Holy geez, these cookies are so delicious. I saw a recipe for a cookie that included the old Andes Peppermints and thought, “I have so many leftover candy canes, who needs Andes?!” I have to admit, I ad-libbed this recipe a bit but these cookies will leave your house as fast as they took to bake. Your kids will LOVE making these with you and these will also keep that Christmas Spirit in your house throughout January! Enjoy!
- 1 box white cake mix
- 8 tablespoons butter, softened
- 1 egg
- 1/2 teaspoon peppermint extract
- 1/2 teaspoon vanilla extract
- 4 ounces cream cheese, softened
- 1 cup Oreo cookie crumbles
- 1 cup crushed candy canes
- 1/2 cup chocolate chips
- Preheat the oven to 350 degrees
- Combine the cake mix, butter, egg, extracts, and cream cheese until a soft dough forms.
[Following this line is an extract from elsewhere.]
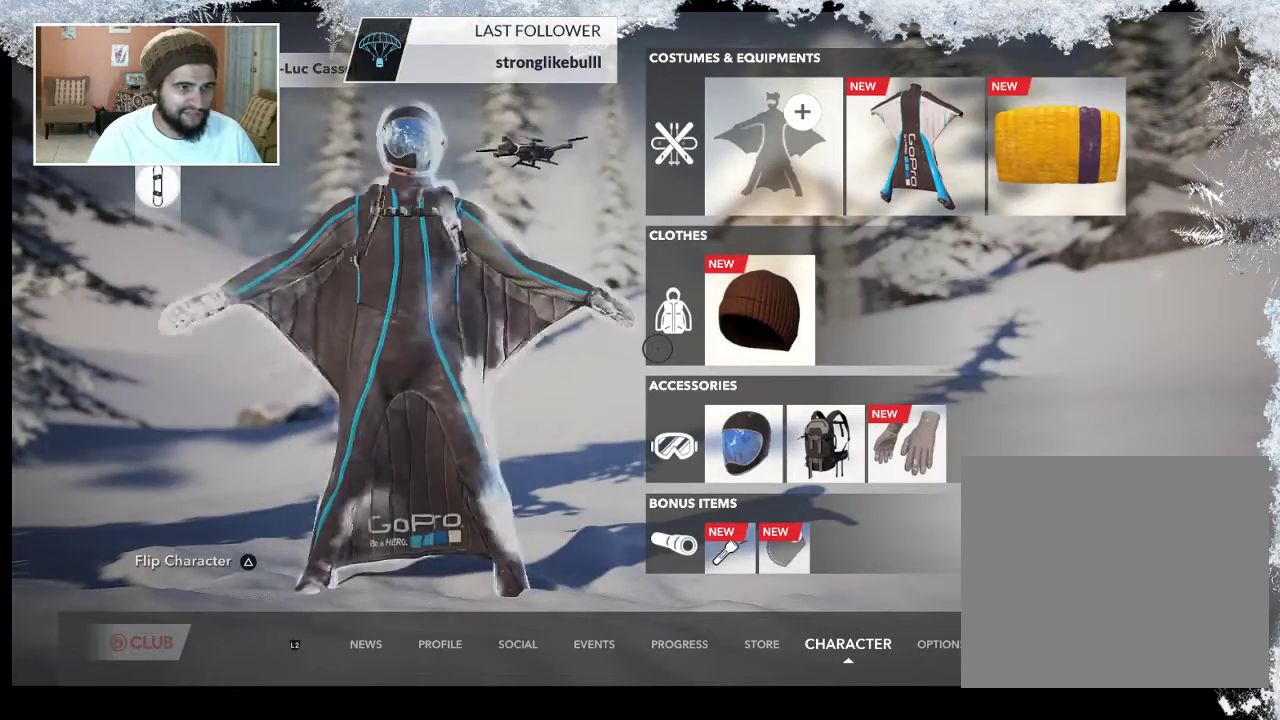
{"buttons": [], "left_stick": "center", "right_stick": "center", "events": []}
- Stir in the cookie chunks, candy canes, and chocolate chips. Refrigerate dough for one hour (the longer you can keep the dough in the fridge, the better).
- Scoop the dough into 24 1-inch balls.
- Bake for 10 minutes and remove from oven (the cookies will look slightly un-done when taking them out).
- Place the cookie sheet on your oven or counter and let sit for 5 minutes, allowing the cookie sheet to do the remainder of the cooking.
- After 5 minutes, remove from the cookie sheet with a spatula and ENJOY!